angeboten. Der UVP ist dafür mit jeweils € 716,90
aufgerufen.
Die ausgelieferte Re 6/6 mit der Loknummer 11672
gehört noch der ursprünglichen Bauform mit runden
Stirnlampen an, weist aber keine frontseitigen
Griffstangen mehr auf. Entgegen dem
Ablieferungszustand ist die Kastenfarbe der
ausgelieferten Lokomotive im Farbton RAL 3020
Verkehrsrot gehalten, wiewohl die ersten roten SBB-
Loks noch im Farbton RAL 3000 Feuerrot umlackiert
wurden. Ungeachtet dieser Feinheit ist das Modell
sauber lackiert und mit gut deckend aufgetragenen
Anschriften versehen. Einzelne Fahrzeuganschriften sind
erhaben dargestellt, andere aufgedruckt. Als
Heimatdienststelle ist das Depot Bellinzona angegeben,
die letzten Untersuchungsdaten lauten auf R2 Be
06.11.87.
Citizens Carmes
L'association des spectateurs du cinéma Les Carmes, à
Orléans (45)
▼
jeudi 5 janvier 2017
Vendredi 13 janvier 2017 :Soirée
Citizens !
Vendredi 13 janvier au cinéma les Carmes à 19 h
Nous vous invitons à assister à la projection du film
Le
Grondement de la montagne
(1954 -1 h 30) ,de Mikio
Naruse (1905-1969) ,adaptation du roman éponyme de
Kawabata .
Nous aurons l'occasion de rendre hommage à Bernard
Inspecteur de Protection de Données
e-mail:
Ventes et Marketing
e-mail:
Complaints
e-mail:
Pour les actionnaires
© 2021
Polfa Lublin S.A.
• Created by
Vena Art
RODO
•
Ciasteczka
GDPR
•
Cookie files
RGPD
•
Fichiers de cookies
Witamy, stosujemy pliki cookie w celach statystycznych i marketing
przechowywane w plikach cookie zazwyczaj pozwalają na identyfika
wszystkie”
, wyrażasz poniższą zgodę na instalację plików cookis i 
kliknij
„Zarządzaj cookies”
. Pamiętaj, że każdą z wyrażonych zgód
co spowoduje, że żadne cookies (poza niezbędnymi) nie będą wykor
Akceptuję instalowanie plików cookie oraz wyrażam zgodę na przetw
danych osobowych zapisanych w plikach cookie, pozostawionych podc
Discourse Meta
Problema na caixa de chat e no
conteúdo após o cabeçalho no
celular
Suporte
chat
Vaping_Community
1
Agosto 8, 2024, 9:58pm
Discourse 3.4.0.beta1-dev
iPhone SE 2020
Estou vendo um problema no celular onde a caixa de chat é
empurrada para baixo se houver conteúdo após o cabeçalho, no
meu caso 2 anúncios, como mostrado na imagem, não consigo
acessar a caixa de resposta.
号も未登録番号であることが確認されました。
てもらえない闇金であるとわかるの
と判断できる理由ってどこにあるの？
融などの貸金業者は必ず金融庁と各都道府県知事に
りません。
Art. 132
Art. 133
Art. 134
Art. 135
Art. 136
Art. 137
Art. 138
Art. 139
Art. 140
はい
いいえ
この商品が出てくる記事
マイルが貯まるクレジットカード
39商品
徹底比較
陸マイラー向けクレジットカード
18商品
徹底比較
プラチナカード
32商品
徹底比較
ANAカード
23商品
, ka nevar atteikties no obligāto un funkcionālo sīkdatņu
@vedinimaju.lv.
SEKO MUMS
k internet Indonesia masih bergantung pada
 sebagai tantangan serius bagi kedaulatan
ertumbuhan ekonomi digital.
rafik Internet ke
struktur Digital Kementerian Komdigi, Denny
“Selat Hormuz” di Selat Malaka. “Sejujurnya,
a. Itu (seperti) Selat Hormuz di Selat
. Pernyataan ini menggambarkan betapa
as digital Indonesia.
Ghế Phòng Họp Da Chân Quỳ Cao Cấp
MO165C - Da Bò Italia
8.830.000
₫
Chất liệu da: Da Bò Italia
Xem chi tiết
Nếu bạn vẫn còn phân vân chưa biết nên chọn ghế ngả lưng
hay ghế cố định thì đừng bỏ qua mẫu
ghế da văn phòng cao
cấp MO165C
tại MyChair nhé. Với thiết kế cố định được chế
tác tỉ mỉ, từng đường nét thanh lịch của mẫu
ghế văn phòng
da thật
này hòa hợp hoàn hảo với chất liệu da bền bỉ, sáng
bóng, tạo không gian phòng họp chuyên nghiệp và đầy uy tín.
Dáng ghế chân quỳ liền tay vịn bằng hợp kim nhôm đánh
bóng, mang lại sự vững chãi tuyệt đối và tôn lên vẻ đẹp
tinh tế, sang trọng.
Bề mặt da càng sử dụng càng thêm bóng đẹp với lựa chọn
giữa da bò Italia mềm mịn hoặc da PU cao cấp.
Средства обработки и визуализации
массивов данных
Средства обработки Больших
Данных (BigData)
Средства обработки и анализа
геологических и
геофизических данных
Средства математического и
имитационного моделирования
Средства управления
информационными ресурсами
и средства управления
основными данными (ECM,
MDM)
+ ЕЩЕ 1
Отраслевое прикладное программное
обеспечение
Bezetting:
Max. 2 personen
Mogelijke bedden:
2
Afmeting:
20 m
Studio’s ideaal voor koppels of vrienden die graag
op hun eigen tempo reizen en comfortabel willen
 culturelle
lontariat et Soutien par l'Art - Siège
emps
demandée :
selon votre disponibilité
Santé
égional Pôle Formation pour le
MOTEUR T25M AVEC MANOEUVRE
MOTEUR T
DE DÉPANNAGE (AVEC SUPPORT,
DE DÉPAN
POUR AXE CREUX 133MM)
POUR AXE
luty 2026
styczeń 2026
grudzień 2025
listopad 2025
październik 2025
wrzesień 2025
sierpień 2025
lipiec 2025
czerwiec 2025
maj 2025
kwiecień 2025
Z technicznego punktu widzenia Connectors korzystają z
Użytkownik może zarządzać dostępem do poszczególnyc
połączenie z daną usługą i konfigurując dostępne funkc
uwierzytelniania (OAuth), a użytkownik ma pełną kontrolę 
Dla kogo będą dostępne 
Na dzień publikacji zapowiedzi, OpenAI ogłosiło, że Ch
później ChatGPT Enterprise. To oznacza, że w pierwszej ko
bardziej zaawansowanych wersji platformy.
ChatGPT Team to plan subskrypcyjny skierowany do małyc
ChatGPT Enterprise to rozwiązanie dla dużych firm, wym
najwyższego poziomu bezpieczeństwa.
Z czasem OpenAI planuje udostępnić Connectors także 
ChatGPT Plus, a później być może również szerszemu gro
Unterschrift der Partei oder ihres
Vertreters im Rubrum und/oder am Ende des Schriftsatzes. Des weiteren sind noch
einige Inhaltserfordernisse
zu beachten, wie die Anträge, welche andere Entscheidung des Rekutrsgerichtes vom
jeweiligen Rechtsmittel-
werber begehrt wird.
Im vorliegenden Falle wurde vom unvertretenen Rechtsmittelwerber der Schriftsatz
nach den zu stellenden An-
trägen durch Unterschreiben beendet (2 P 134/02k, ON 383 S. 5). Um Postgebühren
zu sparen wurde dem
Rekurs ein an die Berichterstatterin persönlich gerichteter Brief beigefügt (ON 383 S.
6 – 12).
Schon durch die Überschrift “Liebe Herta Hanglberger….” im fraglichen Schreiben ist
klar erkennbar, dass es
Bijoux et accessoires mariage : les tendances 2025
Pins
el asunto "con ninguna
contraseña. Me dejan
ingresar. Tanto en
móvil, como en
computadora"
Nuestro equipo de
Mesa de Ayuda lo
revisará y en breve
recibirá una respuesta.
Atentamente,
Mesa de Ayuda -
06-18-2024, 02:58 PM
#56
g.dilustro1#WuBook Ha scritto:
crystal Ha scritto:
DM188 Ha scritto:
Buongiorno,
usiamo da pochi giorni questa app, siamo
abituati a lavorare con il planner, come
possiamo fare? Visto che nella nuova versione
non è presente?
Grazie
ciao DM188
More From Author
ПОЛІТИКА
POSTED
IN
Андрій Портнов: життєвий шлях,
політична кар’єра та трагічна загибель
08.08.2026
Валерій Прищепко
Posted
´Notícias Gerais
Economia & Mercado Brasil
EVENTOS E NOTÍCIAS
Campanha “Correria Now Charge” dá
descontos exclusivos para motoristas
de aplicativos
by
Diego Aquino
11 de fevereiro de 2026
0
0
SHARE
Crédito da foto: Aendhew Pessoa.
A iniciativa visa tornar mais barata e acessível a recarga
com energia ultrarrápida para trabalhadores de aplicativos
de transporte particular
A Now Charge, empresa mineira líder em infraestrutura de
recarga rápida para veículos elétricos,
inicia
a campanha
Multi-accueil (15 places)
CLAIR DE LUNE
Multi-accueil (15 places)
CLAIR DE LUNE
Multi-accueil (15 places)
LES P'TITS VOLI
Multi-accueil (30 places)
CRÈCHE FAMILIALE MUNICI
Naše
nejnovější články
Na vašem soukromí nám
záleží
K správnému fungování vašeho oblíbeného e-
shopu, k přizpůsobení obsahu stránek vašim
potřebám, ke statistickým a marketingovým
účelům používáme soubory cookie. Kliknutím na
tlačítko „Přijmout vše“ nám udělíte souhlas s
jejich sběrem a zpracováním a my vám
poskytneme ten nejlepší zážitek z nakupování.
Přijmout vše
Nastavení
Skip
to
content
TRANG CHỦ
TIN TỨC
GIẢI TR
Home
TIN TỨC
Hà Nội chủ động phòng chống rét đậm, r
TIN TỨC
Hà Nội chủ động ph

_ _ _ _

EXERCISE AIM
Precisely the lines between those holding "giữa da bò Italia mềm mịn hoặc da PU cao cấp." and "połączenie z daną", inclusive, are to be reproduced from the listing above, with nothing added.

SOLUTION FOR THIS EXERCISE
giữa da bò Italia mềm mịn hoặc da PU cao cấp.
Средства обработки и визуализации
массивов данных
Средства обработки Больших
Данных (BigData)
Средства обработки и анализа
геологических и
геофизических данных
Средства математического и
имитационного моделирования
Средства управления
информационными ресурсами
и средства управления
основными данными (ECM,
MDM)
+ ЕЩЕ 1
Отраслевое прикладное программное
обеспечение
Bezetting:
Max. 2 personen
Mogelijke bedden:
2
Afmeting:
20 m
Studio’s ideaal voor koppels of vrienden die graag
op hun eigen tempo reizen en comfortabel willen
 culturelle
lontariat et Soutien par l'Art - Siège
emps
demandée :
selon votre disponibilité
Santé
égional Pôle Formation pour le
MOTEUR T25M AVEC MANOEUVRE
MOTEUR T
DE DÉPANNAGE (AVEC SUPPORT,
DE DÉPAN
POUR AXE CREUX 133MM)
POUR AXE
luty 2026
styczeń 2026
grudzień 2025
listopad 2025
październik 2025
wrzesień 2025
sierpień 2025
lipiec 2025
czerwiec 2025
maj 2025
kwiecień 2025
Z technicznego punktu widzenia Connectors korzystają z
Użytkownik może zarządzać dostępem do poszczególnyc
połączenie z daną usługą i konfigurując dostępne funkc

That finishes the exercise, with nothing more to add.